TAREAS REQUERIDAS:
**1.** Según el texto sobre la Gran Dimisión, ¿qué ilusión generan todas las grandes catástrofes, como guerras o pandemias?
**2.** ¿Podrías prolongar el texto sobre la Gran Dimisión a partir de su última oración?

FRAGMENTO DE PÁGINA:
=======

Más interesante me parece ese cosquilleo que ha producido en nuestra imaginación, tan pobremente regada en los últimos tiempos. Más allá de la adicción mediática a los grandes titulares y las mayúsculas, creo que en la Gran Renuncia o Gran Dimisión se han volcado los sueños frustrados de una Gran Fuga beethoviana. Todas las grandes catástrofes -guerras o pandemias- generan la ilusión religiosa de una palingenesia o, en término informáticos, de un radical reformateo general. Se ha hablado mucho del “retorno a la normalidad”, pero este deseo era inseparable de otro tan ancestral como decisivo: el deseo de que pasara algo, de que las vidas se voltearan, de que la pandemia nos proporcionase la oportunidad de un “cambio de alma y de civilización”. El alivio de la vuelta a la normalidad, muy limitado y seguramente imposible, se ve acompañado del desasosiego de que todo siga igual: los mismos trabajos, los mismos placeres, la misma desconfianza en el futuro. Esa frustración se ha liberado en la fantasía de una Gran Dimisión o Gran Renuncia, molde de nuestros reprimidos sueños milenaristas: punto de fuga de una imaginación hasta ahora sin salida. “Hasta los ejércitos de mi imaginación sufrían derrotas”, escribió Pessoa. La Gran Dimisión sería -y no es poco- la primera victoria de nuestra imaginación.

=======

(Elementos almacenados)
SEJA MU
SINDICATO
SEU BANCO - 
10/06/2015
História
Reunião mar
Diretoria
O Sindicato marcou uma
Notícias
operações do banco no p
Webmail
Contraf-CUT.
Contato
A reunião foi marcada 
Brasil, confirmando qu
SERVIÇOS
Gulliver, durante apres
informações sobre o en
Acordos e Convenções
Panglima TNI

=======

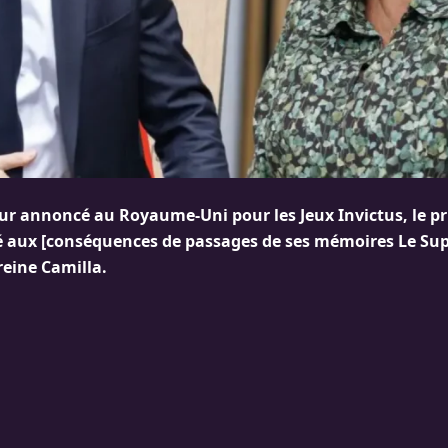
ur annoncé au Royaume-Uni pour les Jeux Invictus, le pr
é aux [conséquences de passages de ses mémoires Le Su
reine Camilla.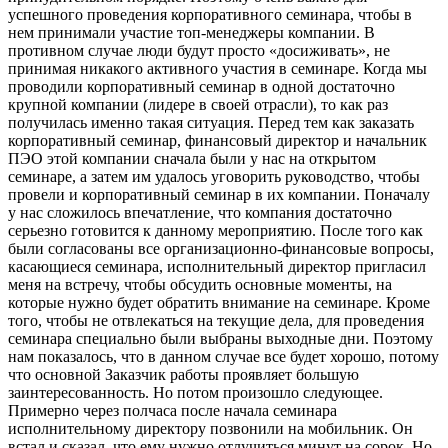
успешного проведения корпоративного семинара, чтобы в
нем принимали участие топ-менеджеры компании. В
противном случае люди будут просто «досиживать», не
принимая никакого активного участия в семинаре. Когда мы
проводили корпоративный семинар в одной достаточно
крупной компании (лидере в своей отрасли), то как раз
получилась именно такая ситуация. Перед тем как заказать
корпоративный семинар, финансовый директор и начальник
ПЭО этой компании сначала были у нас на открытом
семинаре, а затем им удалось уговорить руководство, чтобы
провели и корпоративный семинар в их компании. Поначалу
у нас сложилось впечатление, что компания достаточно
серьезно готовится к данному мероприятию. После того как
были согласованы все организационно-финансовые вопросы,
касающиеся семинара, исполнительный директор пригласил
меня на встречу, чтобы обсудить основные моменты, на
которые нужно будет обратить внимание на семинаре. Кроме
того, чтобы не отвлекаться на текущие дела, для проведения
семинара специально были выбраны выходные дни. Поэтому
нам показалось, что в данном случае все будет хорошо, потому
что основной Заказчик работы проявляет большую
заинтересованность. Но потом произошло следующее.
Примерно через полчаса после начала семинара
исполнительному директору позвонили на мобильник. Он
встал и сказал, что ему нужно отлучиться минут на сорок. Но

=======

RESPUESTAS DEL EJERCICIO:
**1.** La ilusión religiosa de una palingenesia o, en términos informáticos, de un radical reformateo general.

**2.**
No hay, pues, Gran Fuga, entre otras razones porque, si lo intentásemos, ¿adónde huiríamos? El pueblo judío de la Biblia huyó de Egipto a la tierra de Canaan, donde se dedicó al pastoreo y la labranza; las víctimas de la descomposición del imperio romano se convirtieron al cristianismo y huyeron al desierto; los negros cimarrones huían de la esclavitud para organizarse en quilombos en la montaña; y los maltratados por la justicia huían a la sierra o a la selva y constituían guerrillas. ¿Adónde podríamos huir hoy? Esta sensación de claustrofobia, me parece, explica la felicidad imaginaria de una Gran Dimisión, pero obliga, sobre el terreno, a movimientos introspectivos. Quiero decir que, si uno no puede huir hacia el exterior, huye dentro de sí mismo o dentro del recinto cerrado donde discurre su vida. Hay quizás una Gran Fuga, sí, pero es la Gran Fuga de los ricos hacia formas de austeridad elitistas, a la espera de poder escapar materialmente a Marte; la Gran Fuga de un sector de la clase media hacia el teletrabajo; la Gran Fuga del voto hacia partidos destropopulistas extremistas; la Gran Fuga de la razón marchita hacia negacionismos y rebeldías magufas; la Gran Fuga hacia el interior del alma, colgada, como unos calzoncillos sucios, en las tripas de internet.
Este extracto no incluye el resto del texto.